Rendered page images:
═══
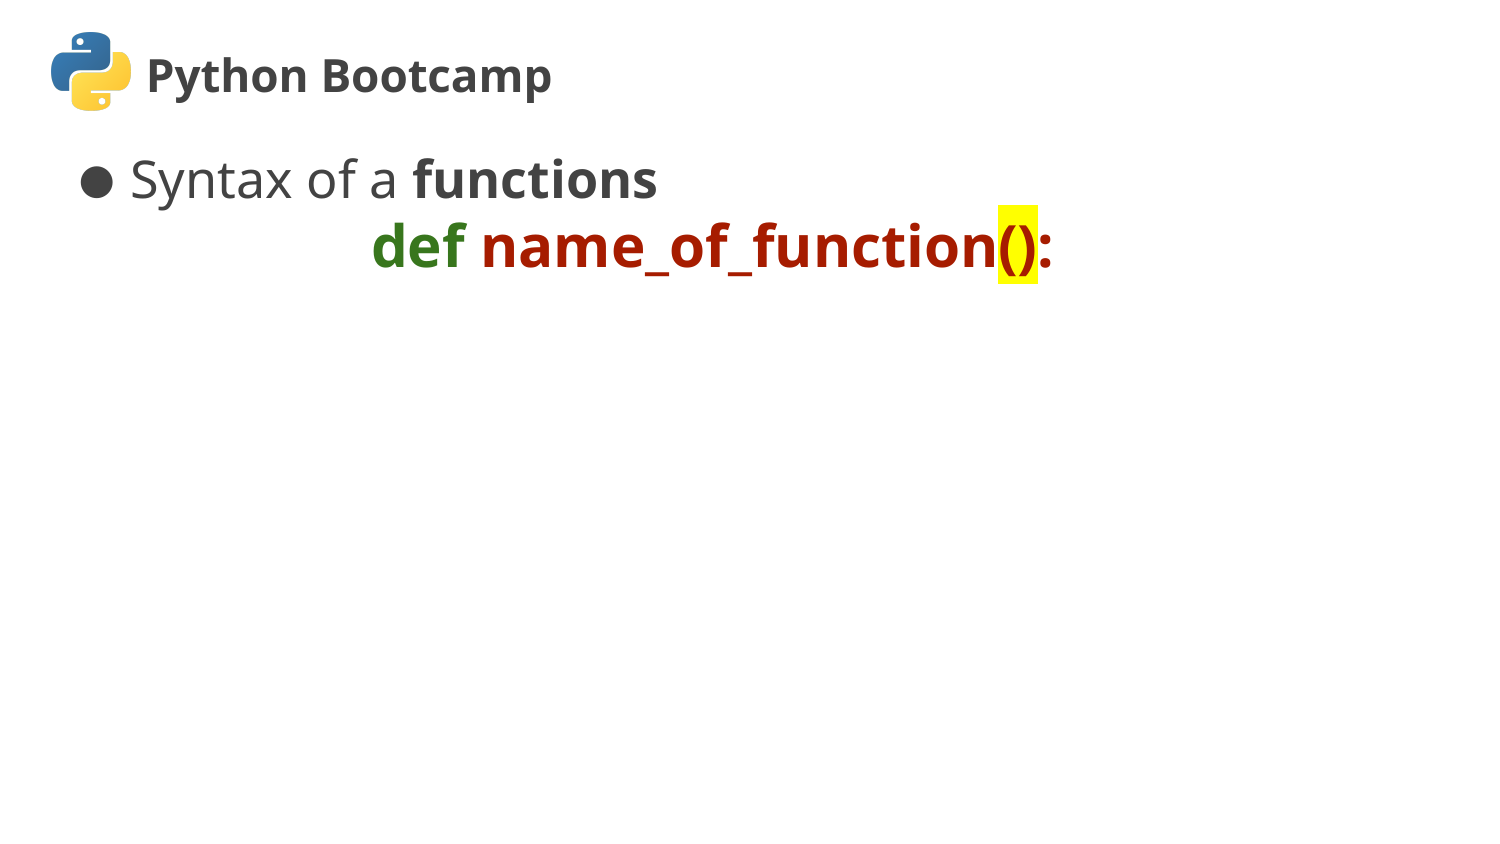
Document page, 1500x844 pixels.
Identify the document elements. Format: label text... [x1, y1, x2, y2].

text_box Syntax of a functions def name_of_function(): [56, 131, 1403, 713]
picture [51, 32, 131, 111]
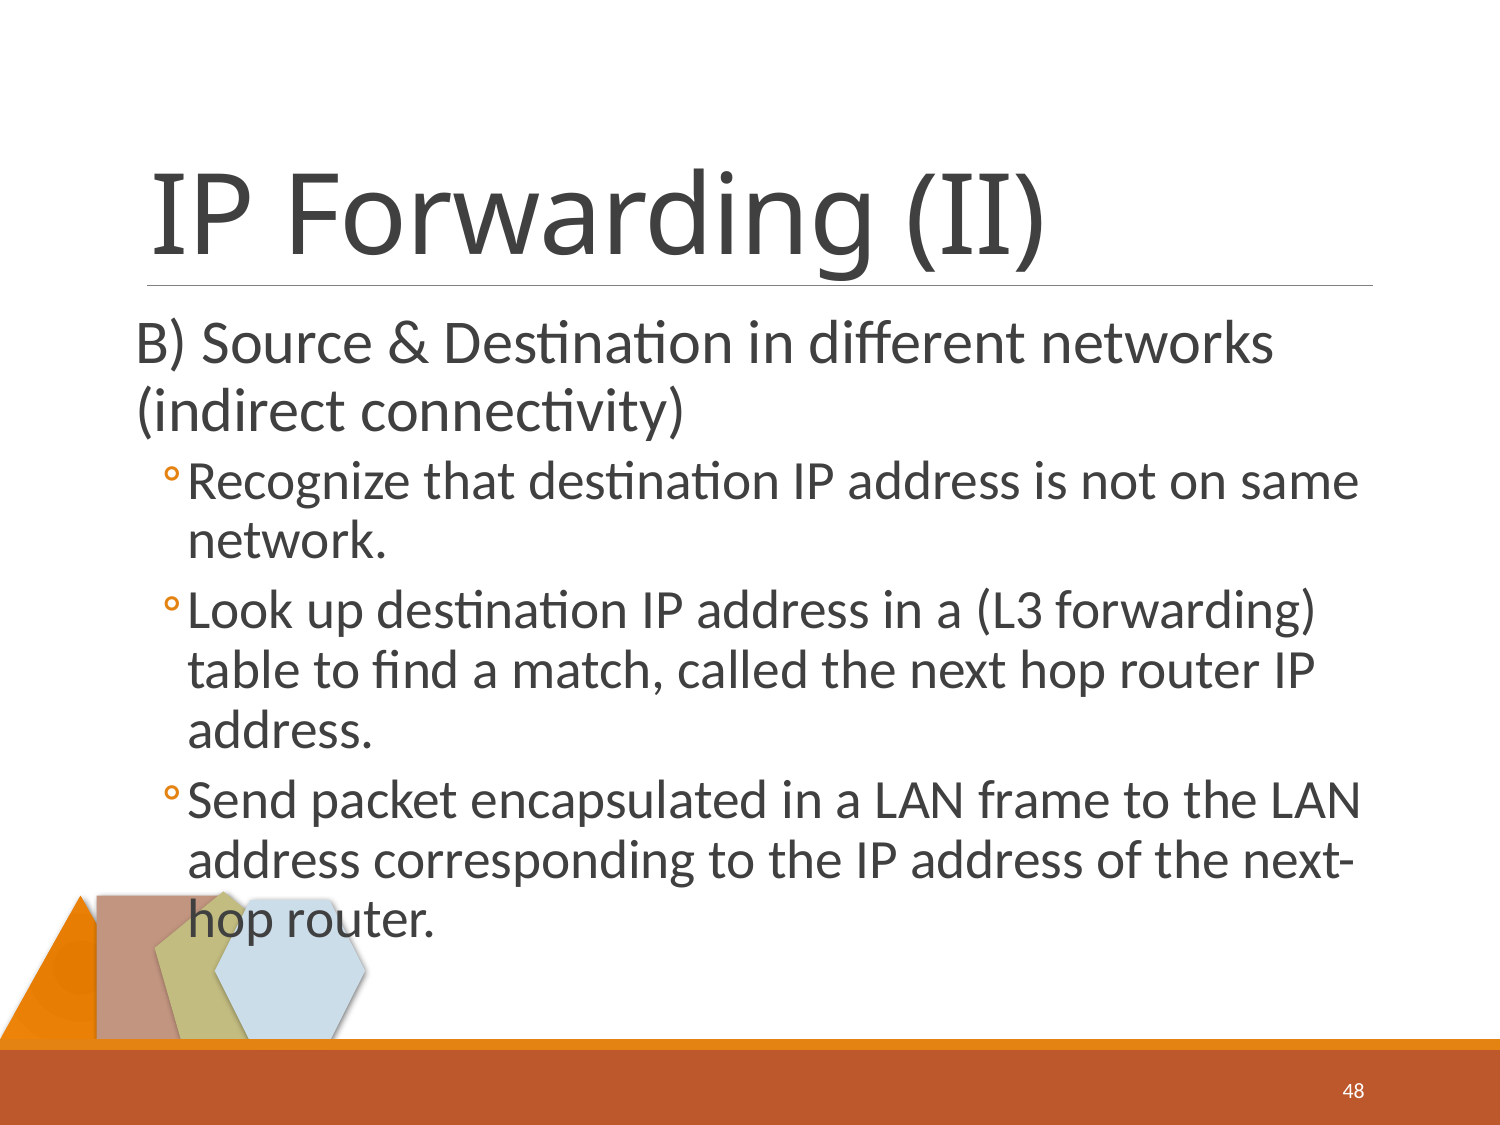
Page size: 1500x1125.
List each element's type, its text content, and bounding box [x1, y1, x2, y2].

title IP Forwarding (II) [135, 47, 1373, 285]
list B) Source & Destination in different networks (indirect connectivity) Recognize that destination IP address is not on same network. Look up destination IP address in a (L3 forwarding) table to find a match, called the next hop router IP address. Send packet encapsulated in a LAN frame to the LAN address corresponding to the IP address of the next-hop router. [135, 302, 1373, 963]
slide_number 48 [1218, 1059, 1380, 1120]
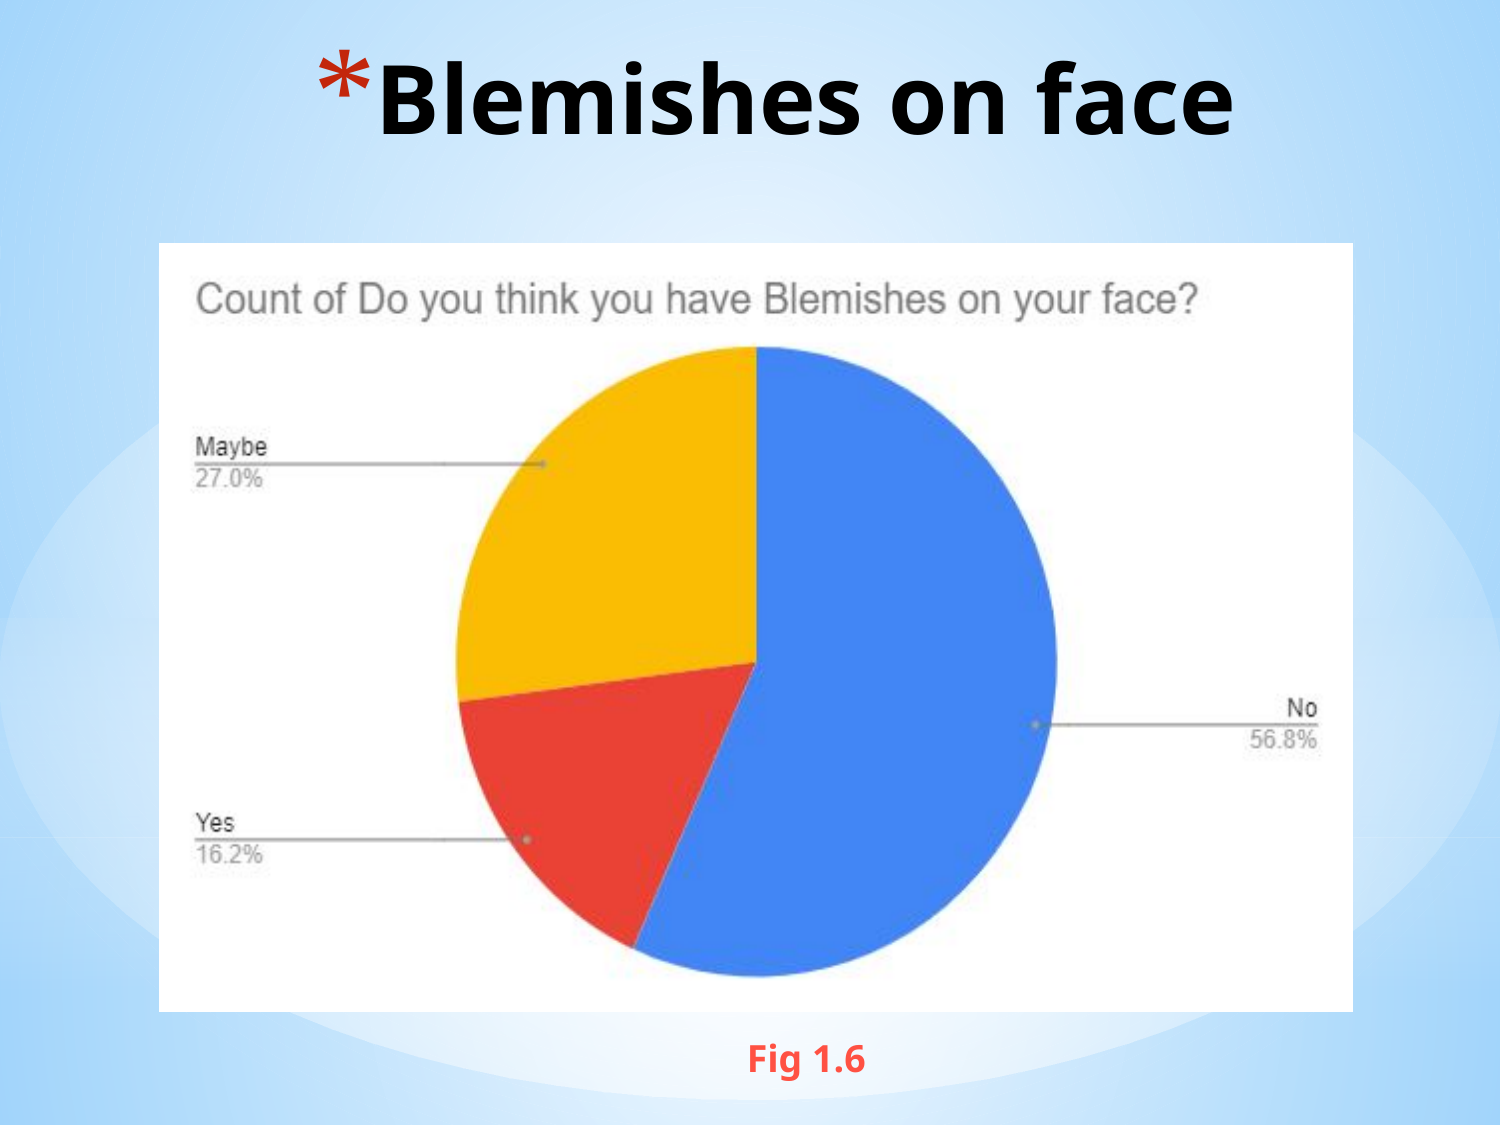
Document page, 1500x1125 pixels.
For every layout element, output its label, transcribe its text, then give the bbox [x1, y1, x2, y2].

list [159, 243, 1353, 1012]
title Blemishes on face [183, 30, 1252, 219]
text_box Fig 1.6 [667, 1027, 946, 1088]
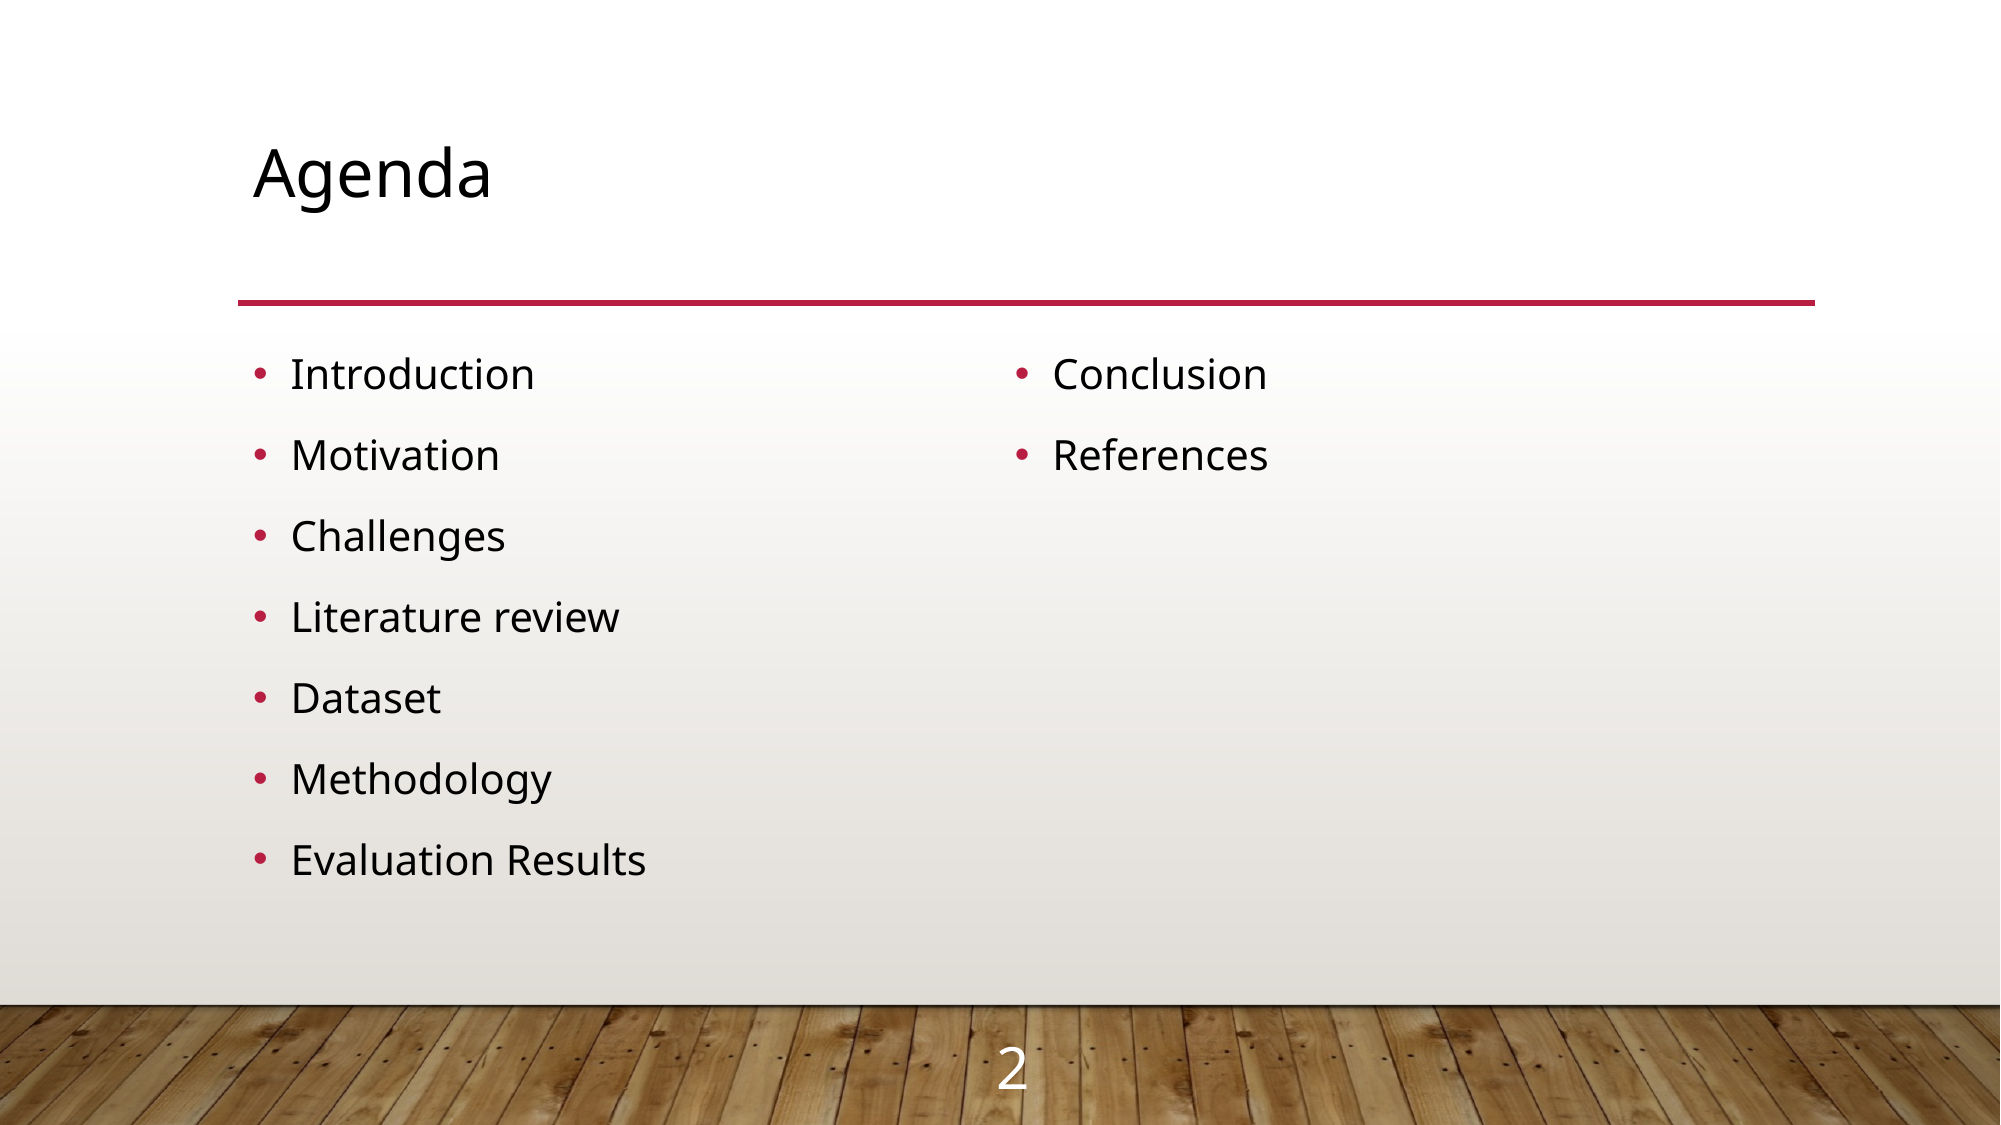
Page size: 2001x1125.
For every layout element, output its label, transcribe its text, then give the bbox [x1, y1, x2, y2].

title Agenda [238, 131, 1814, 305]
list Introduction Motivation Challenges Literature review Dataset Methodology Evaluation Results [238, 330, 838, 970]
slide_number 2 [912, 1023, 1046, 1107]
text_box Conclusion References [999, 330, 1600, 970]
picture [0, 1005, 2000, 1125]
═══
#### Work to be completed:
With the pictures left out, output all the entries exactly.

#### Answer to the problem:
Document page, 1500x844 pixels.
Identify the document elements. Format: label text... [x1, y1, x2, y2].

text_box Syntax of a functions def name_of_function(): [56, 131, 1403, 713]
picture [51, 32, 131, 111]
Page size: 1500x1125.
List each element's type, its text content, and bounding box [x1, y1, x2, y2].

title IP Forwarding (II) [135, 47, 1373, 285]
list B) Source & Destination in different networks (indirect connectivity) Recognize that destination IP address is not on same network. Look up destination IP address in a (L3 forwarding) table to find a match, called the next hop router IP address. Send packet encapsulated in a LAN frame to the LAN address corresponding to the IP address of the next-hop router. [135, 302, 1373, 963]
slide_number 48 [1218, 1059, 1380, 1120]
Document page, 1500x1125 pixels.
For every layout element, output its label, transcribe its text, then give the bbox [x1, y1, x2, y2].

list [159, 243, 1353, 1012]
title Blemishes on face [183, 30, 1252, 219]
text_box Fig 1.6 [667, 1027, 946, 1088]
Page size: 2001x1125.
For every layout element, output its label, transcribe its text, then give the bbox [x1, y1, x2, y2].

title Agenda [238, 131, 1814, 305]
list Introduction Motivation Challenges Literature review Dataset Methodology Evaluation Results [238, 330, 838, 970]
slide_number 2 [912, 1023, 1046, 1107]
text_box Conclusion References [999, 330, 1600, 970]
picture [0, 1005, 2000, 1125]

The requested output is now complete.